=== PROVIDED MATERIAL ===
-*-

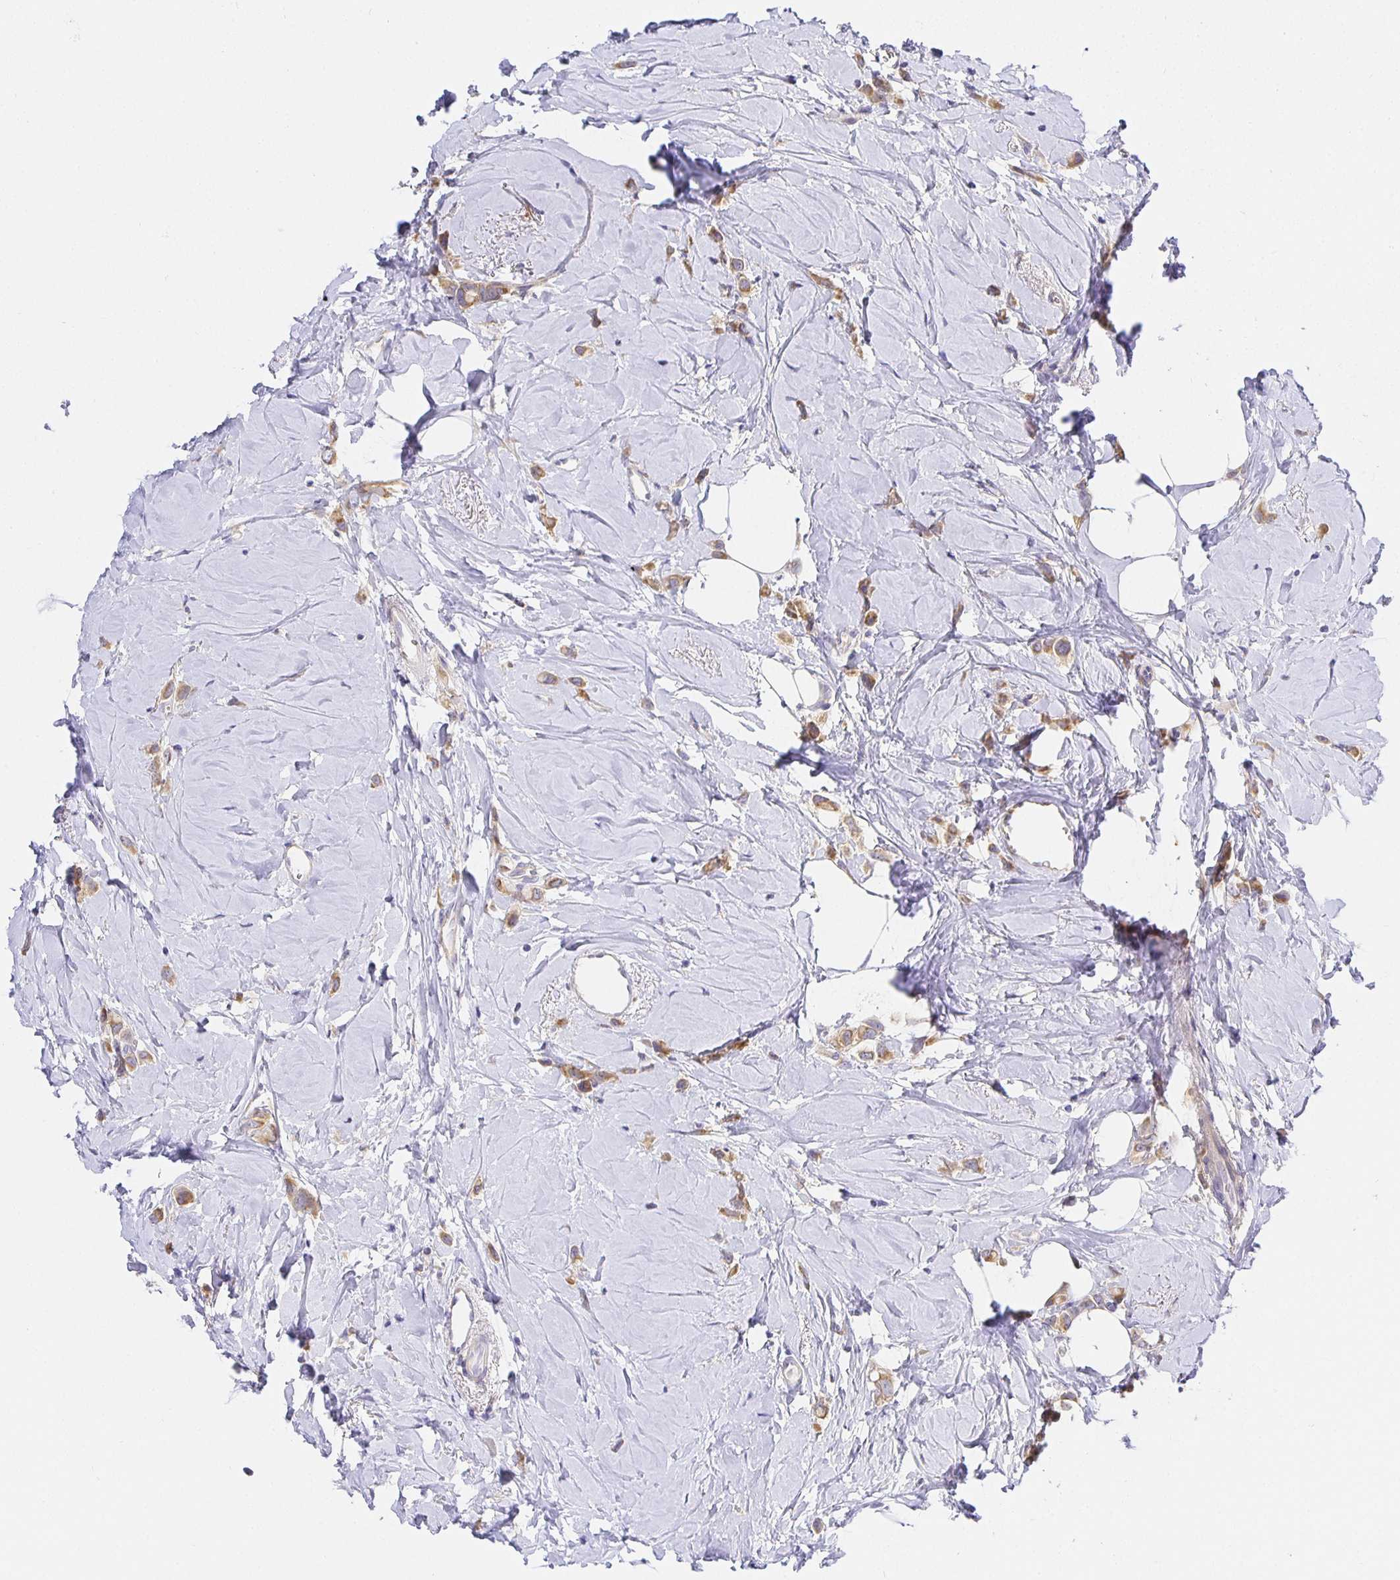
{"staining": {"intensity": "moderate", "quantity": ">75%", "location": "cytoplasmic/membranous"}, "tissue": "breast cancer", "cell_type": "Tumor cells", "image_type": "cancer", "snomed": [{"axis": "morphology", "description": "Lobular carcinoma"}, {"axis": "topography", "description": "Breast"}], "caption": "Brown immunohistochemical staining in lobular carcinoma (breast) reveals moderate cytoplasmic/membranous staining in about >75% of tumor cells.", "gene": "OPALIN", "patient": {"sex": "female", "age": 66}}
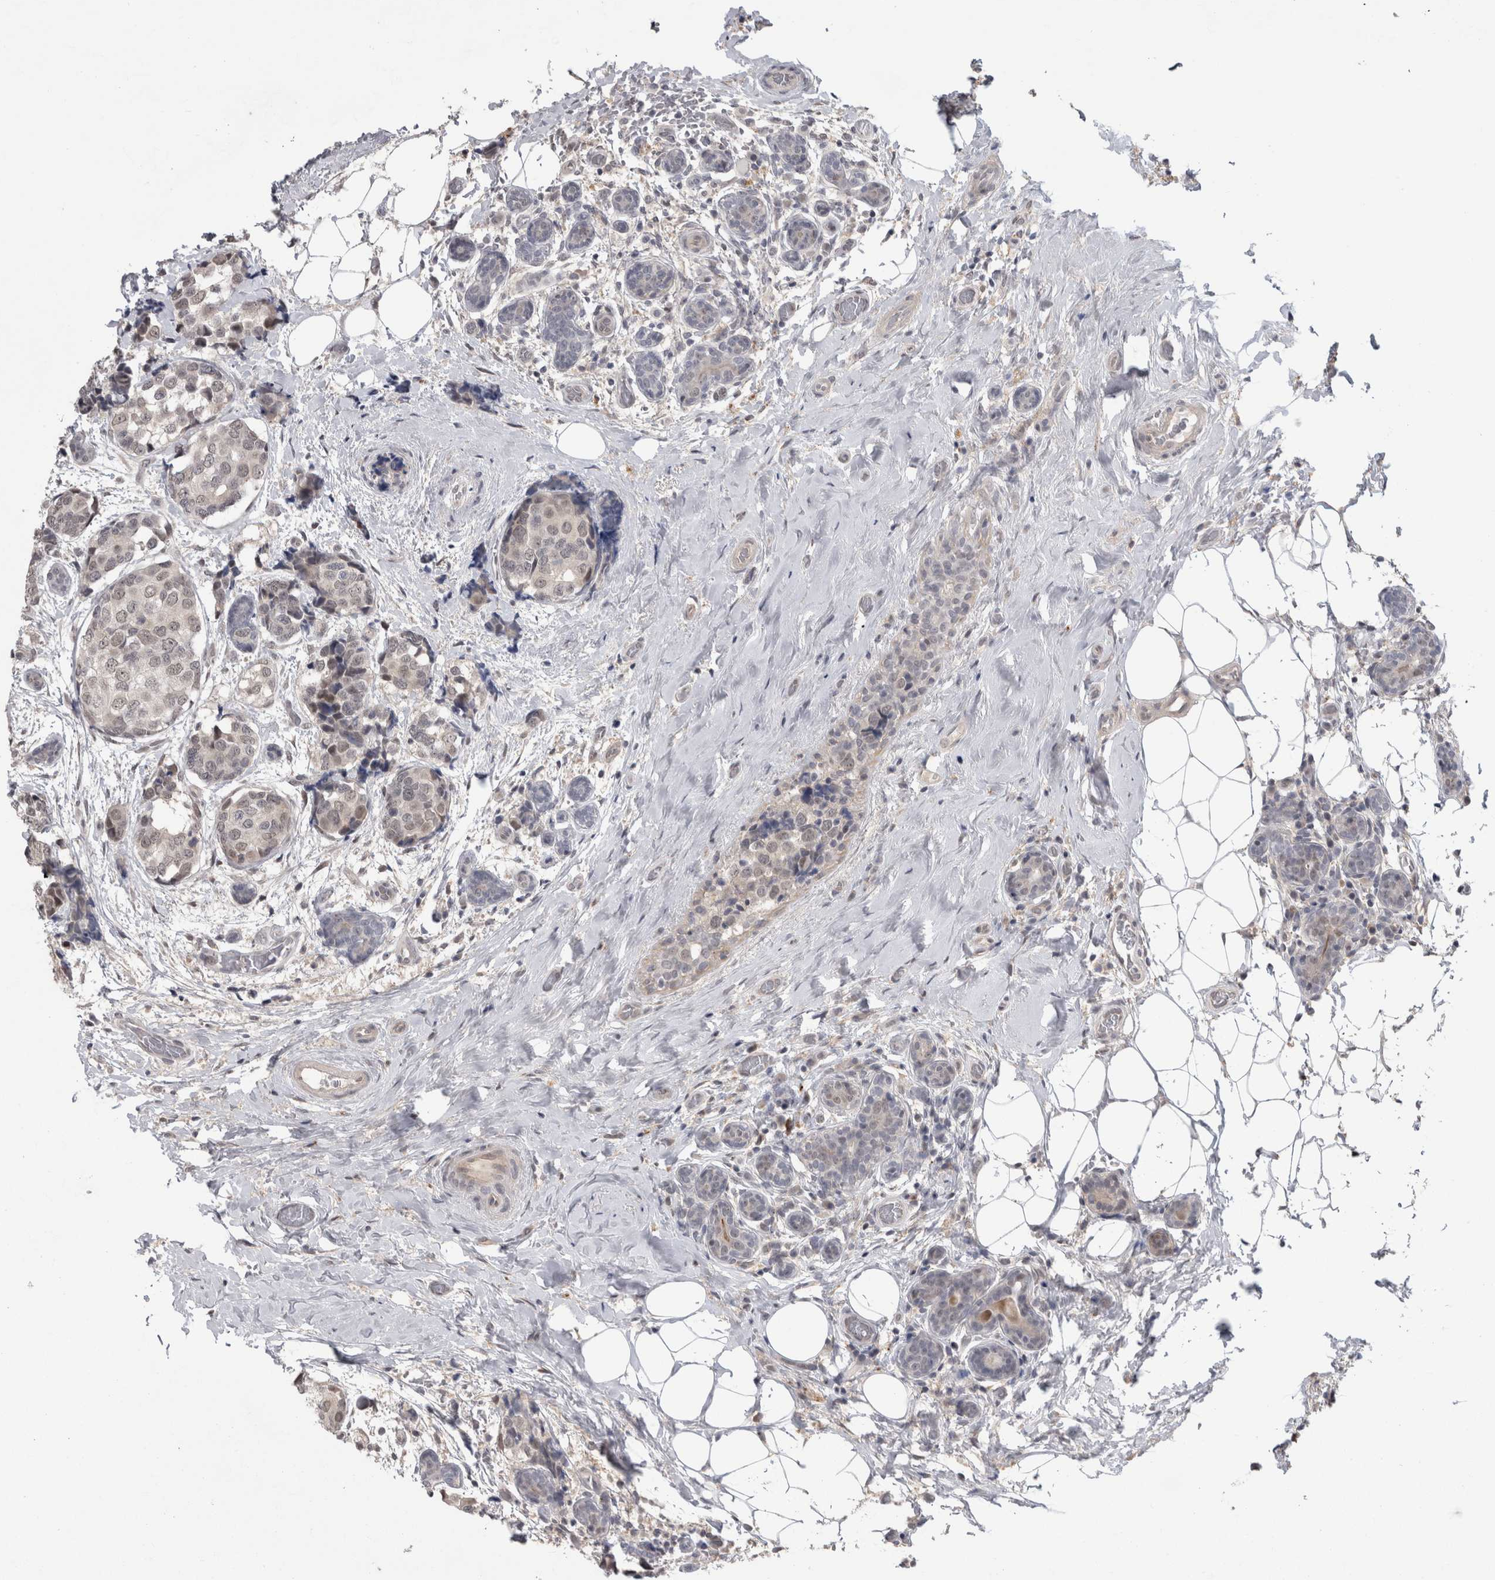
{"staining": {"intensity": "weak", "quantity": "<25%", "location": "nuclear"}, "tissue": "breast cancer", "cell_type": "Tumor cells", "image_type": "cancer", "snomed": [{"axis": "morphology", "description": "Normal tissue, NOS"}, {"axis": "morphology", "description": "Duct carcinoma"}, {"axis": "topography", "description": "Breast"}], "caption": "This is an immunohistochemistry photomicrograph of breast cancer. There is no staining in tumor cells.", "gene": "MTBP", "patient": {"sex": "female", "age": 43}}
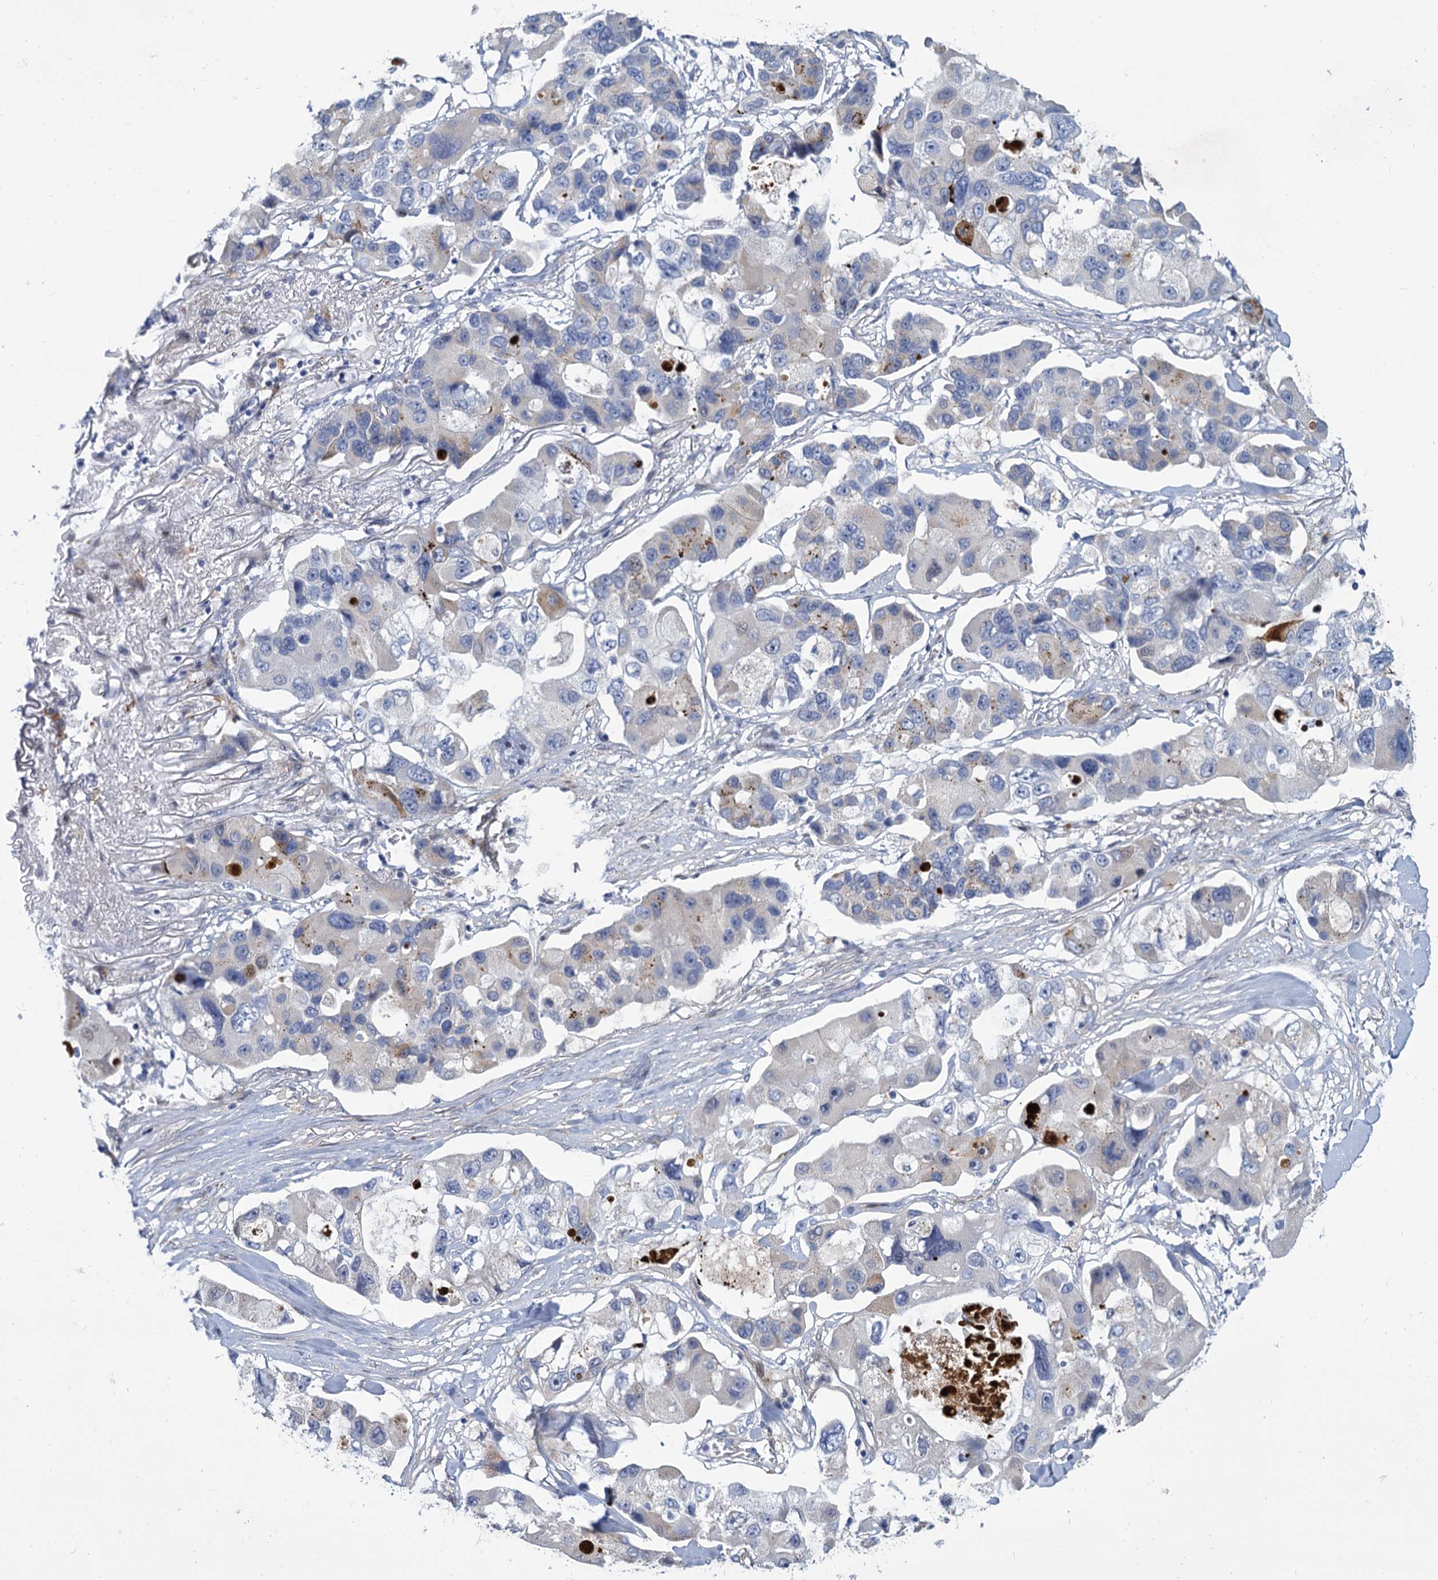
{"staining": {"intensity": "negative", "quantity": "none", "location": "none"}, "tissue": "lung cancer", "cell_type": "Tumor cells", "image_type": "cancer", "snomed": [{"axis": "morphology", "description": "Adenocarcinoma, NOS"}, {"axis": "topography", "description": "Lung"}], "caption": "High power microscopy micrograph of an immunohistochemistry histopathology image of lung adenocarcinoma, revealing no significant expression in tumor cells.", "gene": "TRIM77", "patient": {"sex": "female", "age": 54}}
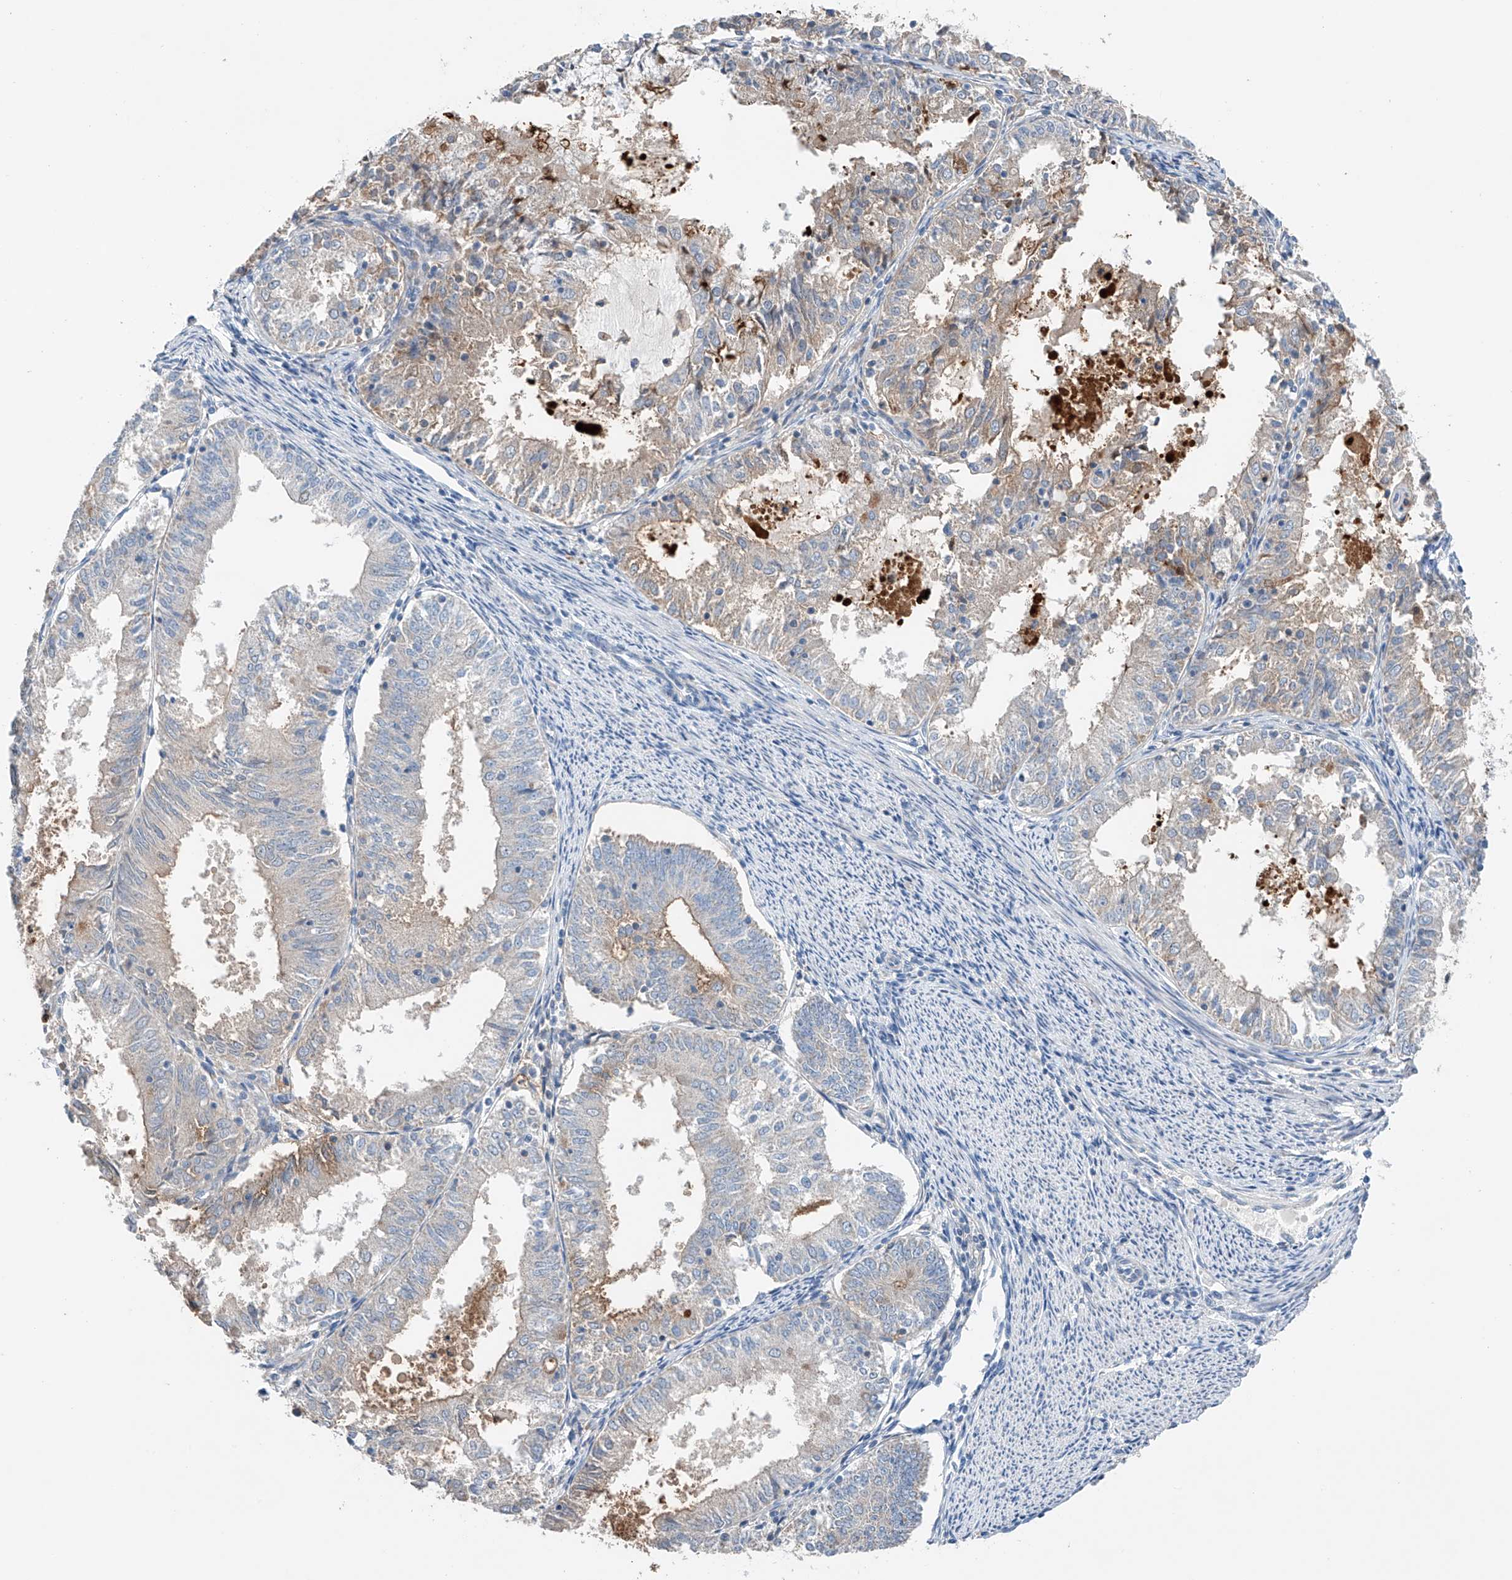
{"staining": {"intensity": "weak", "quantity": "25%-75%", "location": "cytoplasmic/membranous"}, "tissue": "endometrial cancer", "cell_type": "Tumor cells", "image_type": "cancer", "snomed": [{"axis": "morphology", "description": "Adenocarcinoma, NOS"}, {"axis": "topography", "description": "Endometrium"}], "caption": "A photomicrograph of endometrial adenocarcinoma stained for a protein shows weak cytoplasmic/membranous brown staining in tumor cells.", "gene": "GPC4", "patient": {"sex": "female", "age": 57}}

-*-

=== PROBLEM DESCRIPTION ===
Apart from the images, every line above is to be given again exactly.

=== EXERCISE ANSWER ===
{"staining": {"intensity": "moderate", "quantity": ">75%", "location": "cytoplasmic/membranous"}, "tissue": "breast cancer", "cell_type": "Tumor cells", "image_type": "cancer", "snomed": [{"axis": "morphology", "description": "Lobular carcinoma"}, {"axis": "topography", "description": "Breast"}], "caption": "Brown immunohistochemical staining in lobular carcinoma (breast) reveals moderate cytoplasmic/membranous staining in about >75% of tumor cells.", "gene": "OPALIN", "patient": {"sex": "female", "age": 66}}
{"staining": {"intensity": "weak", "quantity": "<25%", "location": "nuclear"}, "tissue": "breast cancer", "cell_type": "Tumor cells", "image_type": "cancer", "snomed": [{"axis": "morphology", "description": "Normal tissue, NOS"}, {"axis": "morphology", "description": "Duct carcinoma"}, {"axis": "topography", "description": "Breast"}], "caption": "This is an immunohistochemistry photomicrograph of breast cancer. There is no staining in tumor cells.", "gene": "MTBP", "patient": {"sex": "female", "age": 43}}
{"staining": {"intensity": "negative", "quantity": "none", "location": "none"}, "tissue": "lung cancer", "cell_type": "Tumor cells", "image_type": "cancer", "snomed": [{"axis": "morphology", "description": "Adenocarcinoma, NOS"}, {"axis": "topography", "description": "Lung"}], "caption": "High power microscopy micrograph of an immunohistochemistry histopathology image of lung adenocarcinoma, revealing no significant expression in tumor cells.", "gene": "TRIM77", "patient": {"sex": "female", "age": 54}}
{"staining": {"intensity": "weak", "quantity": "25%-75%", "location": "cytoplasmic/membranous"}, "tissue": "endometrial cancer", "cell_type": "Tumor cells", "image_type": "cancer", "snomed": [{"axis": "morphology", "description": "Adenocarcinoma, NOS"}, {"axis": "topography", "description": "Endometrium"}], "caption": "A photomicrograph of endometrial adenocarcinoma stained for a protein shows weak cytoplasmic/membranous brown staining in tumor cells.", "gene": "GPC4", "patient": {"sex": "female", "age": 57}}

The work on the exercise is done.